Ethereum Layer-2 networks require "responsive pricing" to reduce fee volatility and scale to billions of users, Offchain Labs co-founder Edward Felten said at the EthCC 2026 conference. The statement comes as Arbitrum One, the largest L2 with $15.2 billion in total value locked (TVL), tests the new dynamic pricing model it adopted in January.

"With responsive pricing, you can see more traffic at lower gas prices without overrunning the infrastructure," Felten said during his keynote. He presented data showing Arbitrum's gas fees remained consistently lower during peak congestion than those on Coinbase's Base network, which uses the traditional EIP-1559 fee mechanism.

The move positions Arbitrum against other major L2s in the ongoing debate over scaling solutions. The total TVL secured by L2s now exceeds $39.7 billion, a 4.6 percent increase over the past year, according to data from L2beat. Arbitrum One's primary competitor, Base, holds the second-largest share with $10.9 billion in TVL.

The core issue is whether L2s can provide predictable, low-cost transactions for mainstream applications while still protecting their networks from being overwhelmed by demand. While Arbitrum's model appears to lower peak fees, its long-term viability and adoption by other networks remain key questions for the ecosystem's growth.

A New Approach to L2 Fees

Ethereum's EIP-1559 upgrade, launched in 2021, was designed to make transaction fees more predictable but has resulted in significant fee swings during periods of high network activity. This volatility is a major barrier to mainstream adoption. Arbitrum's responsive pricing aims to align fees more closely with the real-time cost of network resources, making them more stable under pressure.

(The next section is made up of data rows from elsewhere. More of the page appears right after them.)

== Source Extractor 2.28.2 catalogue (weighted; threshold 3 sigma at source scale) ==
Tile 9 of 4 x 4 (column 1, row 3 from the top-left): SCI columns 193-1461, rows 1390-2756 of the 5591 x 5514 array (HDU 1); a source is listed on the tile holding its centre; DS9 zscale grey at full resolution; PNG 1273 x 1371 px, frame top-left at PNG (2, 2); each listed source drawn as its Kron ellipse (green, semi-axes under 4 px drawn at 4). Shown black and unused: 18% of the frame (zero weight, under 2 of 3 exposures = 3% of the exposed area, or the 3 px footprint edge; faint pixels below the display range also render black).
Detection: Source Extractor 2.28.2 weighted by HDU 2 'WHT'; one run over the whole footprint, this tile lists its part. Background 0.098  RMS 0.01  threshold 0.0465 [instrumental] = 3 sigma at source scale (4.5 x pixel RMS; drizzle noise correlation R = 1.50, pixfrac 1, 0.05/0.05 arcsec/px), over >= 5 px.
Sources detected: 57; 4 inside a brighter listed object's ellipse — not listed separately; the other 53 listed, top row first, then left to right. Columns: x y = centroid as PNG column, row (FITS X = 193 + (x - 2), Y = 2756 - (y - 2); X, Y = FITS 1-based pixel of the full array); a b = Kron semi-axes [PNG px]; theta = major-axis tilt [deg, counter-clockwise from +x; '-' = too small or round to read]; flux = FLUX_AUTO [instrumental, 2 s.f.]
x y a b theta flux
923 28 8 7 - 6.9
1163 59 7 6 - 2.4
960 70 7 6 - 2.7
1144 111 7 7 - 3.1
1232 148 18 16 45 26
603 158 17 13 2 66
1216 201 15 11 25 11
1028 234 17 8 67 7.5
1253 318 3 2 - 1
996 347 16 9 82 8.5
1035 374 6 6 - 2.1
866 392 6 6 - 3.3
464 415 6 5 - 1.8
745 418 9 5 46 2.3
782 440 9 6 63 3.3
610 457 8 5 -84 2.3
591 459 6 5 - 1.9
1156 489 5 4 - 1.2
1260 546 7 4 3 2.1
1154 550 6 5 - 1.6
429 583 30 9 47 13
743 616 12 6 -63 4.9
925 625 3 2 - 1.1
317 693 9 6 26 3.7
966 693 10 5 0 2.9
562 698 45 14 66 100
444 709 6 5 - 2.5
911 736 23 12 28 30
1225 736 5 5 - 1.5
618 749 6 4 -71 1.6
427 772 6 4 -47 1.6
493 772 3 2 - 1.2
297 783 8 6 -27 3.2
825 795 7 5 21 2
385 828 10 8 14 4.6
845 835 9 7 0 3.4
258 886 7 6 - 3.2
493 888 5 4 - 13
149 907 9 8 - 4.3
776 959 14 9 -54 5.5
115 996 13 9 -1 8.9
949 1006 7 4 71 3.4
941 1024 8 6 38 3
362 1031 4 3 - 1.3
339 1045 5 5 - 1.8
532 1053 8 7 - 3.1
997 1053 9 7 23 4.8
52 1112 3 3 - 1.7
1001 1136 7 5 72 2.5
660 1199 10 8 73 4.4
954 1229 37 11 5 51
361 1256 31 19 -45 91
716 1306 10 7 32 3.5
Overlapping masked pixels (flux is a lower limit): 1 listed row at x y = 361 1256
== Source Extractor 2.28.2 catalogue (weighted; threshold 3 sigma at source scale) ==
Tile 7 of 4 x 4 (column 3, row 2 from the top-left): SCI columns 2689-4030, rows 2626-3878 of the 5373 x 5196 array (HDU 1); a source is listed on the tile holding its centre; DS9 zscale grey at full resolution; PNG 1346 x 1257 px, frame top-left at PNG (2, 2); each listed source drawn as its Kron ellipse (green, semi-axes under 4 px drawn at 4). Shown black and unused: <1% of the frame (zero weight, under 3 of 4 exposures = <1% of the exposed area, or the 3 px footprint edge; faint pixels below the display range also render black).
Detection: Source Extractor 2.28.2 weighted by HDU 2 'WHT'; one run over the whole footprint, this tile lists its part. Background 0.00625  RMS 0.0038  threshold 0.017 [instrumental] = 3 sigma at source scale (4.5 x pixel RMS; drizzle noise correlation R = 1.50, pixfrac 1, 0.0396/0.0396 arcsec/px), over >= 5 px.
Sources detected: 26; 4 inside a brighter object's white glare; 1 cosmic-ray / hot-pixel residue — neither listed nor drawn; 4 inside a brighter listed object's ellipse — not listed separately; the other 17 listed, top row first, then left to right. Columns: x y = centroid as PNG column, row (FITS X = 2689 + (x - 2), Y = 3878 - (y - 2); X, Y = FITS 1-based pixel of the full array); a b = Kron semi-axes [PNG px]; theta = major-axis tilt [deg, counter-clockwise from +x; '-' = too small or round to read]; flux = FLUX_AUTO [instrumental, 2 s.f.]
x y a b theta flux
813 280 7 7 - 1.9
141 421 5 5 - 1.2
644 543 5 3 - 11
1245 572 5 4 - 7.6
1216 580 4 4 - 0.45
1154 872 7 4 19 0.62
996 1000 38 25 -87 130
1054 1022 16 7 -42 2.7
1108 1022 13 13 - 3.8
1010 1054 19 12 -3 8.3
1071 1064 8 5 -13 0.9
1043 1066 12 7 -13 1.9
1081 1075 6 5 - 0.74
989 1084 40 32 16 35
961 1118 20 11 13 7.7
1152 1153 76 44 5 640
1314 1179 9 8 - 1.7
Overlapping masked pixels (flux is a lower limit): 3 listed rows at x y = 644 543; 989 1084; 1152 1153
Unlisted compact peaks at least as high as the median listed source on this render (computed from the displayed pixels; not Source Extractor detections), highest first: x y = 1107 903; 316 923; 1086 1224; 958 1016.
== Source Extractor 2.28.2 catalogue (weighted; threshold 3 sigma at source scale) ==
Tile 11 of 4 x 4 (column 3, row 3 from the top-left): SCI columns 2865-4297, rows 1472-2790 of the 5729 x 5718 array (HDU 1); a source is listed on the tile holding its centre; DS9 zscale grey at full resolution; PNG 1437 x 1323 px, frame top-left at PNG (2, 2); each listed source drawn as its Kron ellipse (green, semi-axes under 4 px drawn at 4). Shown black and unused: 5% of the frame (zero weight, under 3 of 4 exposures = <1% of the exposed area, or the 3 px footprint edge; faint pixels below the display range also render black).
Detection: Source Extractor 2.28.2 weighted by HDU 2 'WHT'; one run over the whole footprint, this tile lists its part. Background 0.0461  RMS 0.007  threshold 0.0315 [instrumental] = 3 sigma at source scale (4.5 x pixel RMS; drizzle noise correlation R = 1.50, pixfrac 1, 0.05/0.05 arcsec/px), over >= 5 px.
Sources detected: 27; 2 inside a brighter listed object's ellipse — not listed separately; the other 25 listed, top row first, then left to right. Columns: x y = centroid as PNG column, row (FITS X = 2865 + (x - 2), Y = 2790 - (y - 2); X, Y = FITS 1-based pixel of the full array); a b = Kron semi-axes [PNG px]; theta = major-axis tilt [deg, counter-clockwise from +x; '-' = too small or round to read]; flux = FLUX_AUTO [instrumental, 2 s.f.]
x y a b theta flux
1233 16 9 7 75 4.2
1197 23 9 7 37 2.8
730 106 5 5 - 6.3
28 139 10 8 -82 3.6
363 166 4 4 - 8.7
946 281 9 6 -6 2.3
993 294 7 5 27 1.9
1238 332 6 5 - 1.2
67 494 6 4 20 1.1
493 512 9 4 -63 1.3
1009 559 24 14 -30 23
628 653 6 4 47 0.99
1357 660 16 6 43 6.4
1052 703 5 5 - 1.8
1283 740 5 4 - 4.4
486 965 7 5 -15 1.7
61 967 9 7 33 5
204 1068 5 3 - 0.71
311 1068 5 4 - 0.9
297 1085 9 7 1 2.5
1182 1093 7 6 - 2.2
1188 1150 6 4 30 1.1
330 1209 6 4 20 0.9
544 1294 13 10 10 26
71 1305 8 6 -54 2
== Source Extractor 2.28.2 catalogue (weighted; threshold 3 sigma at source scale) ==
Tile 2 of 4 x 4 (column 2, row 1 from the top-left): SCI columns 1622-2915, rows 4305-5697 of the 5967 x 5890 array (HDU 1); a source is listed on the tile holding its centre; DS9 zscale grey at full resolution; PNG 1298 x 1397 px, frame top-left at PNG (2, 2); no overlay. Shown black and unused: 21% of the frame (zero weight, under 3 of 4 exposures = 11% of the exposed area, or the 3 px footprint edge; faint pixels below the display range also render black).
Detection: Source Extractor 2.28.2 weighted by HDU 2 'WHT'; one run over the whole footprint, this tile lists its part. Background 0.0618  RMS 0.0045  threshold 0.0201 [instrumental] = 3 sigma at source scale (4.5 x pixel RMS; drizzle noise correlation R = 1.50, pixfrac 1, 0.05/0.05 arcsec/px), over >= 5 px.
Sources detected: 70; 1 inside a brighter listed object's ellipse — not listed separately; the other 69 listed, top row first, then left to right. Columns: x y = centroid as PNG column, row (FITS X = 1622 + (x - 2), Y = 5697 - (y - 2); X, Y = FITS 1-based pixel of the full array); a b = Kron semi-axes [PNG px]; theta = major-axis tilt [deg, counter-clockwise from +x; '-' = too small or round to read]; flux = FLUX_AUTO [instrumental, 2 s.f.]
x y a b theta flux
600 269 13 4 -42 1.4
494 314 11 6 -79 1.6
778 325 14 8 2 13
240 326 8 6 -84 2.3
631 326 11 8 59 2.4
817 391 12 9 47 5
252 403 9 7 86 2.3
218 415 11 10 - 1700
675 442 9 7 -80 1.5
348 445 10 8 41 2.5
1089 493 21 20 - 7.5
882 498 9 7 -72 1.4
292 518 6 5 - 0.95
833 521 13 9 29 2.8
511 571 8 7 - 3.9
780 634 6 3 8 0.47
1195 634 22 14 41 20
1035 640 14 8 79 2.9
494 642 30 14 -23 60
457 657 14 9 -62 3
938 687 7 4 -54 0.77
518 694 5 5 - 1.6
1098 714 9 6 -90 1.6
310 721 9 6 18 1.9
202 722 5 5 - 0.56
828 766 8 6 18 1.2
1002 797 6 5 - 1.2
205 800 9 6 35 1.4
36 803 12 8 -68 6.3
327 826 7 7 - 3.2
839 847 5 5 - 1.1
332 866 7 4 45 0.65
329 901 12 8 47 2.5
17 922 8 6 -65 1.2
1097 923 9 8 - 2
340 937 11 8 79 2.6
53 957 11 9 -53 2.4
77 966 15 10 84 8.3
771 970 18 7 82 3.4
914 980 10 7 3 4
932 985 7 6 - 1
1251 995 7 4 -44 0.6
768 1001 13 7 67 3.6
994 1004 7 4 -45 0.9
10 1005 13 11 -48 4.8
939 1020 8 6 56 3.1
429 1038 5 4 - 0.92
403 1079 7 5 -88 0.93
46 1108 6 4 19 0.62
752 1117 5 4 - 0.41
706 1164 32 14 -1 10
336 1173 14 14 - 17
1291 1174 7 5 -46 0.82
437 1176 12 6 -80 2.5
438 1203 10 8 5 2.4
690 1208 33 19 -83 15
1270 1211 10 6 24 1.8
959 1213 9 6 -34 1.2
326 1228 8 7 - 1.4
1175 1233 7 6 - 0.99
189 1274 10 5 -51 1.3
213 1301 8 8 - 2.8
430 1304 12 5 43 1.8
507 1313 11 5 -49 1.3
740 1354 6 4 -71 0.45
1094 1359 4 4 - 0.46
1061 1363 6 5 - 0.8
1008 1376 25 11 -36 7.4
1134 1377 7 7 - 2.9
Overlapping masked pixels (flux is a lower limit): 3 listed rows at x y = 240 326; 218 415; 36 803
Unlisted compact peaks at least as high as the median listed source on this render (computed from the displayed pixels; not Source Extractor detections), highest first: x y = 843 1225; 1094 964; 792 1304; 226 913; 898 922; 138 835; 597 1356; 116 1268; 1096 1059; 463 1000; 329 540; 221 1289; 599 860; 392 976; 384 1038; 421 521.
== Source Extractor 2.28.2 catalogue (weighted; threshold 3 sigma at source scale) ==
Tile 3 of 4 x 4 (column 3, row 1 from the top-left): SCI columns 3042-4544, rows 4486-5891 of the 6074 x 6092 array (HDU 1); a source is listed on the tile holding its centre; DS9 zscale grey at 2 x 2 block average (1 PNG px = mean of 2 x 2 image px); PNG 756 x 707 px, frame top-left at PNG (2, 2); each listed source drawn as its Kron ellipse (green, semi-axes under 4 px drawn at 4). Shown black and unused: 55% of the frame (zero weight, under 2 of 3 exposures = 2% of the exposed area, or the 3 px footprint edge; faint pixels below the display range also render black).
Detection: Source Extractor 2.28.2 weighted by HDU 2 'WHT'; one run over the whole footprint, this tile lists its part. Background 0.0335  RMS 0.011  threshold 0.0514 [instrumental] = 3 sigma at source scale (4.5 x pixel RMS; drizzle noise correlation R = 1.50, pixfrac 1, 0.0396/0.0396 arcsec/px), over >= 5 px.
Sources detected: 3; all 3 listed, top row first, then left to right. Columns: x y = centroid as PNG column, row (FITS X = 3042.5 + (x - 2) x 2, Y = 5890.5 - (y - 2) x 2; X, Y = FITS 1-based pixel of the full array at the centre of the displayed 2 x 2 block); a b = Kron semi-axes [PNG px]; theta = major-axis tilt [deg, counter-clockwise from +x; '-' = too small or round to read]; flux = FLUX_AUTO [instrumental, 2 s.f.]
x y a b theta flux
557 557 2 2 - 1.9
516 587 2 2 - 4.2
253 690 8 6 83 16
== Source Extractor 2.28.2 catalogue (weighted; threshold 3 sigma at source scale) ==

However, the new model has its critics. Julian Kors, a senior developer at Pulsar Spaces, noted that the trade-off is between "predictability and mechanism design purity or for efficiency and real-time cost alignment." He suggests that while responsive pricing leans into efficiency, it may offer less predictability than EIP-1559.

The Future of L2 Sustainability

Cyprien Grau, project lead at Status Network, called the model a "real improvement in fee accuracy" but argued it doesn't fix the fundamental problem. "It doesn’t solve the structural problem: L2 gas fees trend toward zero as scaling on L1 and L2s improves and competition intensifies," Grau told Cointelegraph. He believes the future lies in models where users "never think about gas at all."

This debate over fee mechanisms comes as Ethereum itself reconsiders its L2-centric scaling roadmap. The new pricing model from Arbitrum is a significant step, but it is part of a much larger and evolving strategy for scaling the Ethereum network to a global user base.

This article is for informational purposes only and does not constitute investment advice.